“That’s prescriptive. You drink. Hear?”
He took it then, and took a sip and shuddered visibly. Sat there looking nowhere. Thinking of friends, maybe. Of Goldtooth, outbound and not to return for months.
Of his ship, so close and himself helpless to reach them.
“Take another,” she said. He did, shuddering after that one too, and that shudder did not stop. Liquor spilled out onto his hand, pooled on the table as he set the glass down. He put the hand to his mouth and sucked at the knuckle where it had spilled. His eyes glared at her.
She sat down, opposite him. If Tirun wanted her, there was the alarm. Her own aches could wait. She was prepared to wait. For whatever it took.
It was a long time before he moved at all, and that was to lift the glass and take it all down in one long stinging draught. He shuddered a third time, set the glass down empty and she filled it.
Got a crate of the stuff in storage. Pour it all down him if we have to.
“Hao’ashtie-na ma visini-ma’arno shishini-to nes mura’ani hes.” Whoever he was talking to, she did not follow it. Something about dark and cold. It was that dialect he spoke with Kesurinan. “Muiri nai, Pyanfar.”
“Mishio-ne.” I’m sorry.
“Hao. Mishi’sa."—Yes. Sorry. “Neshighot-me pau taiga?” What the hell good is it?
“None. I know that. Species-interest, Jik. I warned you of that. Now you can try to break my neck. It won’t get you our access codes. What it will get you is a lot of grief. You don’t want it; I don’t want it. We’re old friends. And you know down that one way’s a lot of trouble and no good at all and down the other’s a hani whose interests might be a lot the same as yours in the long run.”
For a while he said nothing. After a while he picked up the glass again and took a tiny sip. “Merus’an-to he neishima kif, he?”
Something about damned kif, himself, and bargains.
“I want my people safe, Jik.”
“You damn fool!” His hand came down on the table, jarring the liquid. “Give me com.”
“So you can doublecross me again? No. Not this time. Too many lives here.”
While pacifist stsho ran in gibbering terror in the corridors of their station and discovered there were species which could neither be hired nor bribed nor prevented from being predators. “Humans,” she said; “and mahendo’sat. If Tully’s right, if Tully’s telling the truth, and I think he is-there’s one more doublecross in the works. The humans will betray Goldtooth. Hear? And you know and I know Sikkukkut’s got to do something here. Your partner’s going to push and herd the kif into fighting. He thinks. But in the meanwhile who does the bleeding? They’ll herd him right away from mahen space. Right? Where does that leave? Stsho? Tc’a? Goldtooth’s defending that. That leaves hani space,-friend. You don’t push me right now. My people have got me between them and that, and don’t push me, Jik!”
“You-” Jik fell silent a moment, coughed and rested there with his mouth against his hand as if he had lost his way and his argument. “Merus’an-to he neishima kif.

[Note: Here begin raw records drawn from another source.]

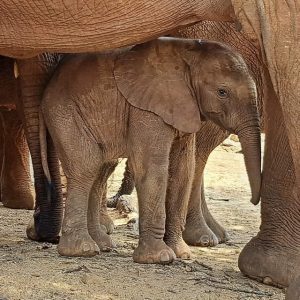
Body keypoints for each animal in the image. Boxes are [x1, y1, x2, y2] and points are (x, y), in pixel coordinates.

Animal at [39, 37, 260, 262]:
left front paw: (181, 253)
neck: (188, 54)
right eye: (222, 92)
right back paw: (82, 250)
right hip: (65, 113)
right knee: (87, 166)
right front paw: (160, 258)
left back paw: (103, 245)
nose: (253, 201)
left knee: (102, 170)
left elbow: (182, 172)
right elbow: (153, 168)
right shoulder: (146, 110)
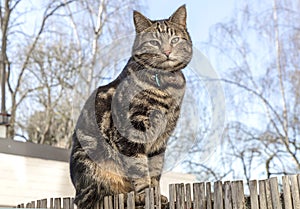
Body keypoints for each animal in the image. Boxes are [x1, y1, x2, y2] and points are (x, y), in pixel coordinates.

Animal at [70, 5, 192, 209]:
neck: (165, 85)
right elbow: (139, 168)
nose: (167, 51)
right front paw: (144, 195)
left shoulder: (161, 140)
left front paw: (156, 195)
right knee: (100, 194)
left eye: (174, 39)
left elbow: (155, 171)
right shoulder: (132, 130)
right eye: (154, 42)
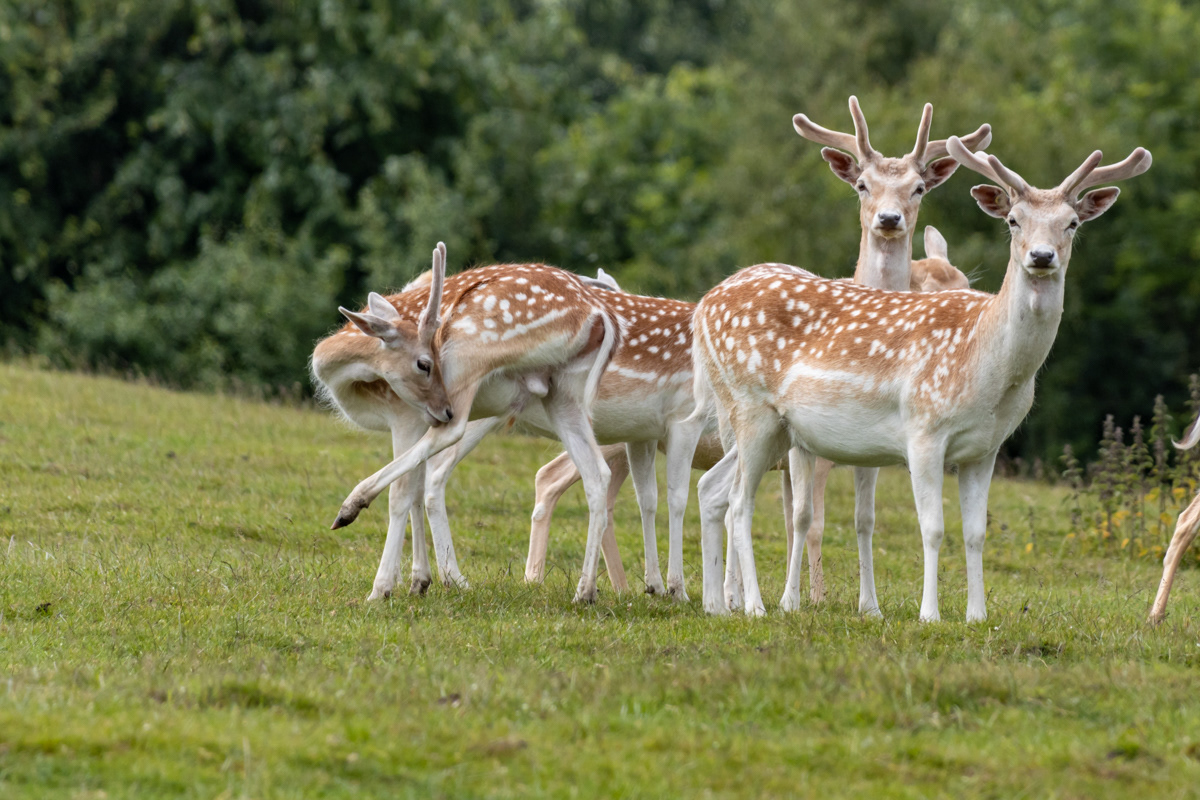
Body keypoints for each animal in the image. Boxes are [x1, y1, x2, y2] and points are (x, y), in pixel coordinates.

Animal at [312, 242, 625, 604]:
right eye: (424, 363)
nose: (443, 410)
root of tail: (600, 315)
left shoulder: (406, 415)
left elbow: (402, 491)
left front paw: (384, 587)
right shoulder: (409, 421)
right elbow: (413, 487)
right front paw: (418, 581)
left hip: (471, 357)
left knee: (450, 441)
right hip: (563, 395)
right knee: (596, 474)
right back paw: (585, 592)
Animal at [691, 137, 1151, 619]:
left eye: (1072, 224)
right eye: (1013, 220)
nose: (1042, 256)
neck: (987, 370)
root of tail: (704, 306)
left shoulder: (985, 448)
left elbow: (975, 532)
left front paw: (976, 615)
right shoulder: (924, 430)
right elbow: (932, 527)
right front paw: (929, 613)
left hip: (776, 429)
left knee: (714, 489)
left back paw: (716, 604)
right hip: (750, 408)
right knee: (739, 503)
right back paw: (755, 606)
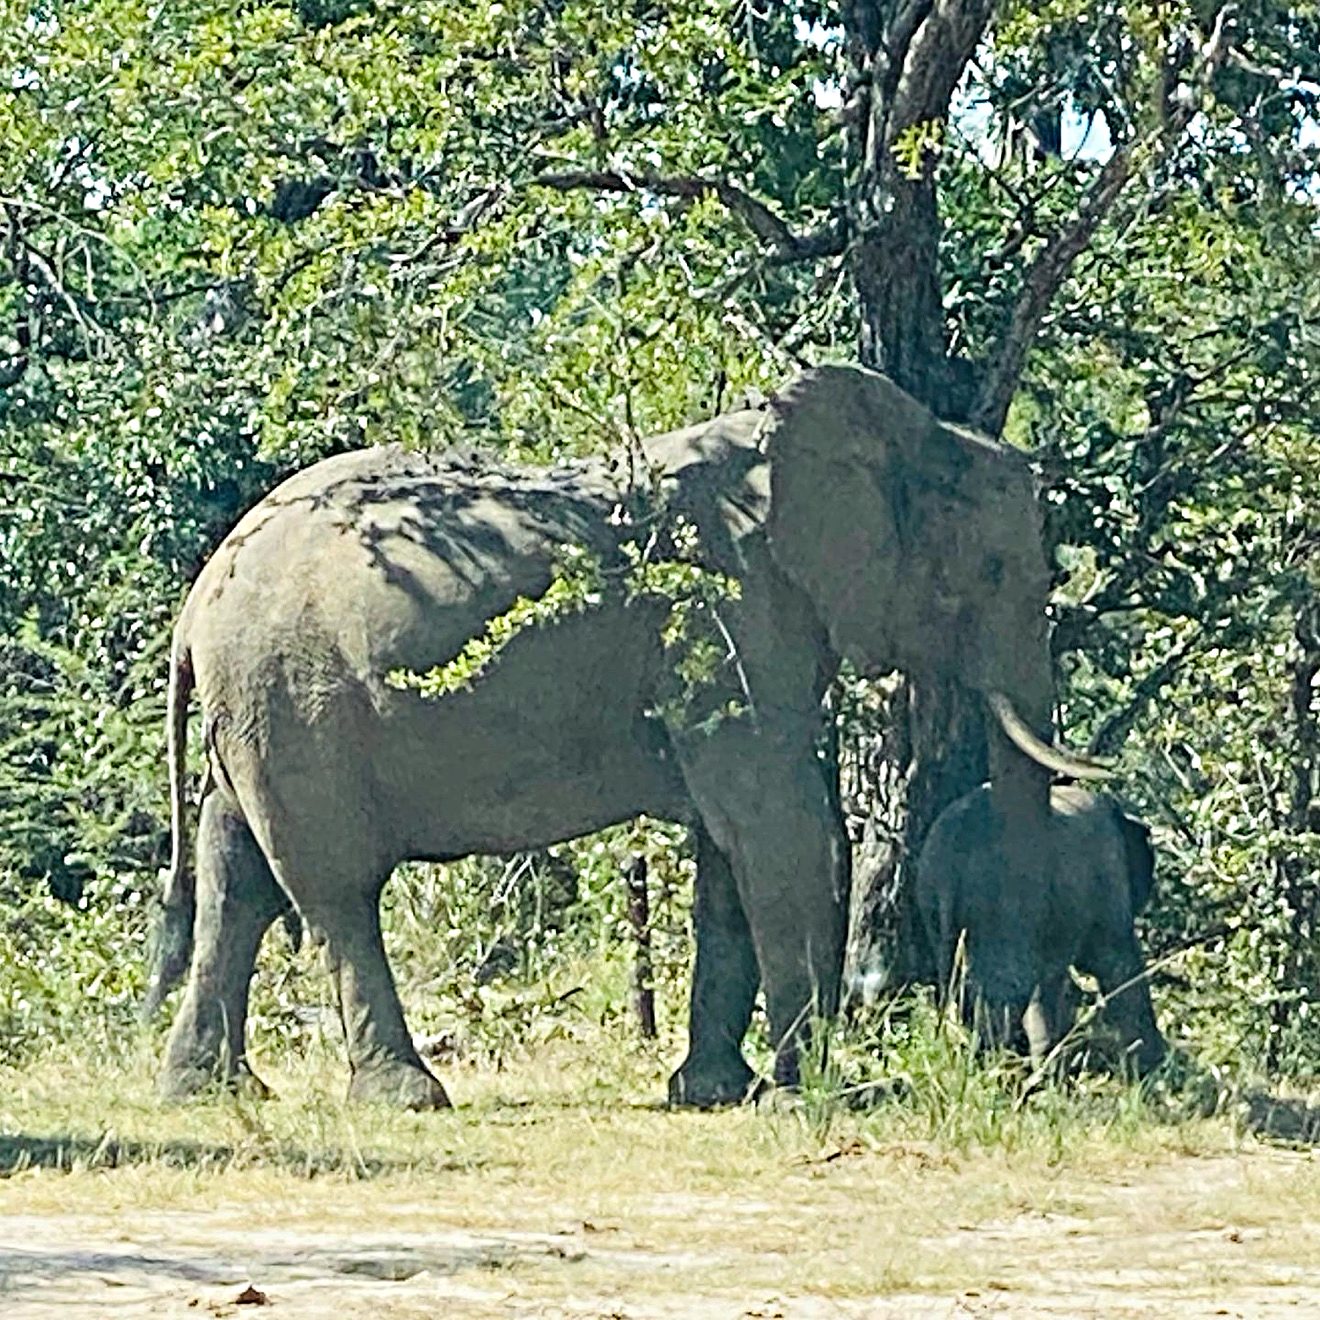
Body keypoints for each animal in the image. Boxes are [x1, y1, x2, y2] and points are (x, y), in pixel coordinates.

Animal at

Shai.”
Bargains and the kif again. Then: I. Or something like that. He spoke mahensi. As if he had forgotten that he was not on his own ship. Or as if, exhausted as he was and wrung out, he lacked the strength to translate. He had that glassy look. Jump healed, but it took it out of a body too. And he had gone into it hurt, in body and spirit.
He was still reasonable. Still the professional, getting what he could get. She counted on that.
“I have to go in there to Meetpoint,” she said. “I got to get what I can get. I won’t doublecross you. Won’t do any hurt to the mahendo’sat. I swear that, haur na ahur. But I don’t want you against me either. I don’t want you trying to get at controls, I don’t want you trying to get at my crew. And everything you tell me’s going to be a lie. Isn’t it? Con the hani again.” She fished her pocket and laid the two pills on the table. “You take those when you want ’em. Nothing but sleeping pills. I got enough troubles. You got enough. You’re strung. You know it. I want you to go out of here, mind your manners with my crew, get some sleep. That’s all you can do. All I can do for you. Like a friend, Jik. But first I want to ask you: have you held out on me? Conned me? You got anything you think I better know? ’Cause we are going in there. And we’re going to get blown to a mahen hell if this is a trap. And Sikkukkut just might not go with us, which would be a real shame.”
He shoved the glass up against her hand. “You want talk? Take bit.”